Hook relay
The senkani-hook binary is a zero-dependency Mach-O that Claude Code (and other MCP-capable agents) runs before every Read/Bash/Grep/Write/Edit tool call. It decides: allow, allow-with-rewrite, or deny.
What it intercepts
Registered during senkani init with matcher Read|Bash|Grep|Write|Edit. Claude Code fires PreToolUse hook → the hook binary runs (< 5 ms active, < 1 ms passthrough) → the hook returns a decision.
The three outcomes
- Allow + pass through. The tool runs as requested. Common for
Write,Edit, and mutatingBash. - Allow + rewrite. The tool still runs, but output is post-processed (secret redaction, ANSI strip, filter rules). Common for
ReadandBash. - Deny with a reason. The tool does not run. The reason string goes to the model — often with a cached answer inline. Common for re-reads of unchanged files,
ls/pwd, redundant build re-runs.
Why a separate binary
Claude Code's hook protocol spawns a fresh process per tool call. Swift apps with full MLX linkage take tens of milliseconds to start; that's too slow to sit in front of every tool call. So the hook is a minimal binary (Sources/Hook), zero MLX dependency, IPC-connects to the long-running MCP server via a Unix-domain socket.

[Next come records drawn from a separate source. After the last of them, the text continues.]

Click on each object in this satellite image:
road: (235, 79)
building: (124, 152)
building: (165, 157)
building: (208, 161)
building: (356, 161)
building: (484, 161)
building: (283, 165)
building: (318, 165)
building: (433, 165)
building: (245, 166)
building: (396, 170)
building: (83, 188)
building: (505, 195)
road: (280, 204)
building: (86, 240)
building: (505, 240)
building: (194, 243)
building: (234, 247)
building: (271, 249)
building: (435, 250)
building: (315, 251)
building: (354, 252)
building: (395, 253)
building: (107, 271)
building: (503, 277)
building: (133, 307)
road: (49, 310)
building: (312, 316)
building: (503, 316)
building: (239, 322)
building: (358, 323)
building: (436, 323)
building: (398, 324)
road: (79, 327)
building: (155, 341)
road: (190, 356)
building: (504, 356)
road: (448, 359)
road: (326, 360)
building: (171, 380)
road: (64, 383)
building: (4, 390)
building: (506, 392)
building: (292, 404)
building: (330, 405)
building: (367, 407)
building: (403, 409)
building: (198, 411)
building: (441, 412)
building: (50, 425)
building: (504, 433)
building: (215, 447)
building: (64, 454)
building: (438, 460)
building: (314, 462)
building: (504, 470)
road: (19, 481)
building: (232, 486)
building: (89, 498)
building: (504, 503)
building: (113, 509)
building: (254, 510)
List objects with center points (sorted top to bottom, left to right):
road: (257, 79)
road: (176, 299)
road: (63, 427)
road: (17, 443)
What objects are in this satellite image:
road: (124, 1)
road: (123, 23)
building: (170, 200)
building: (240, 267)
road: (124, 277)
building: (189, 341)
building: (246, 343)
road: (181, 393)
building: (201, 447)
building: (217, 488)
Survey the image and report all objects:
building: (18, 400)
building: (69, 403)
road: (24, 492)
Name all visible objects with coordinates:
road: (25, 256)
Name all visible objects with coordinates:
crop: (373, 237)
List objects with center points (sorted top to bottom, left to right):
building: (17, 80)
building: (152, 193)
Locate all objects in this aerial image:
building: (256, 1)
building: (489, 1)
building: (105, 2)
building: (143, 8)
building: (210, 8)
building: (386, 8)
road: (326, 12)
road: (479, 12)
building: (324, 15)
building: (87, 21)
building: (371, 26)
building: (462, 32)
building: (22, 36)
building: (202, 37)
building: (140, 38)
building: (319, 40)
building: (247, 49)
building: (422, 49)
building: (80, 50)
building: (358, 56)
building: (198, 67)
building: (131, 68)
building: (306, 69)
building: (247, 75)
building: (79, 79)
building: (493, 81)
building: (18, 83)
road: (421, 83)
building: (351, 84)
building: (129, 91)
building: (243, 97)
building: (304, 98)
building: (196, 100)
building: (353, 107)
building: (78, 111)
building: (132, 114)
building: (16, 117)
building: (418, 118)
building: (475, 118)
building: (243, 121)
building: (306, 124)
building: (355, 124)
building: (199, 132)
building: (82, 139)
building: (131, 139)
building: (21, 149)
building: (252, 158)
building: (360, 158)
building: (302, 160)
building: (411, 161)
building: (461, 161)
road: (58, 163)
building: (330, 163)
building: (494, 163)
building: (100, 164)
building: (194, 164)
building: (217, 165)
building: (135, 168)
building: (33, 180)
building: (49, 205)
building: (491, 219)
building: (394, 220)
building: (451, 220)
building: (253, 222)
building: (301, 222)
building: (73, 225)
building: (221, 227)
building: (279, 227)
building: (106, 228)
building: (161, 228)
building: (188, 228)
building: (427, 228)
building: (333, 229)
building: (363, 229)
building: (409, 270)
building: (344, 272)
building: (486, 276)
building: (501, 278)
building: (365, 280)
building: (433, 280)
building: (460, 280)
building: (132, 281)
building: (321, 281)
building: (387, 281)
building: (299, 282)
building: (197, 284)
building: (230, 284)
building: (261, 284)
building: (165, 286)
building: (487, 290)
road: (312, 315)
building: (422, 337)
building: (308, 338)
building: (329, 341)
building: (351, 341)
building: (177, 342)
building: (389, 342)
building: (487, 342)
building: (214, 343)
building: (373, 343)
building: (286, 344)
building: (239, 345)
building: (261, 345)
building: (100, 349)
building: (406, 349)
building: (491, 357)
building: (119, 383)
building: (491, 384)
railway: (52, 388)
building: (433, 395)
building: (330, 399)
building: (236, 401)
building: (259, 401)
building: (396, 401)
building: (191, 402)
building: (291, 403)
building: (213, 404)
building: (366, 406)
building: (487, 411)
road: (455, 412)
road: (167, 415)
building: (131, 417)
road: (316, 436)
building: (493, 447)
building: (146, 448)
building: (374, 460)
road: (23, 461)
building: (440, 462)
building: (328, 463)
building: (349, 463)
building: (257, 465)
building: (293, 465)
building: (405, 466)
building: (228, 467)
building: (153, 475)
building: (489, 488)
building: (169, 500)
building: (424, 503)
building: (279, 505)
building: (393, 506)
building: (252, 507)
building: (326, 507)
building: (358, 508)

The shared HookRelay library
Sources/HookRelay/ is imported by both senkani-hook (the standalone binary) and the main app's --hook mode (useful during testing). Same decision logic, same socket wire format.
SENKANI_PANE_ID gating
MCP tools are only active in Senkani-managed terminals — the app injects SENKANI_PANE_ID=<id> when it spawns a pane's shell. Non-Senkani terminals never see senkani tools even if the MCP server is running globally. This prevents pollution and keeps the trust boundary well-defined.
Socket-auth handshake
With SENKANI_SOCKET_AUTH=on, every hook connection sends a length-prefixed handshake frame matching the token at ~/.senkani/.token (mode 0600, rotated on every server start). Ambient same-UID attackers can no longer talk to the sockets; they'd need to read the token file too.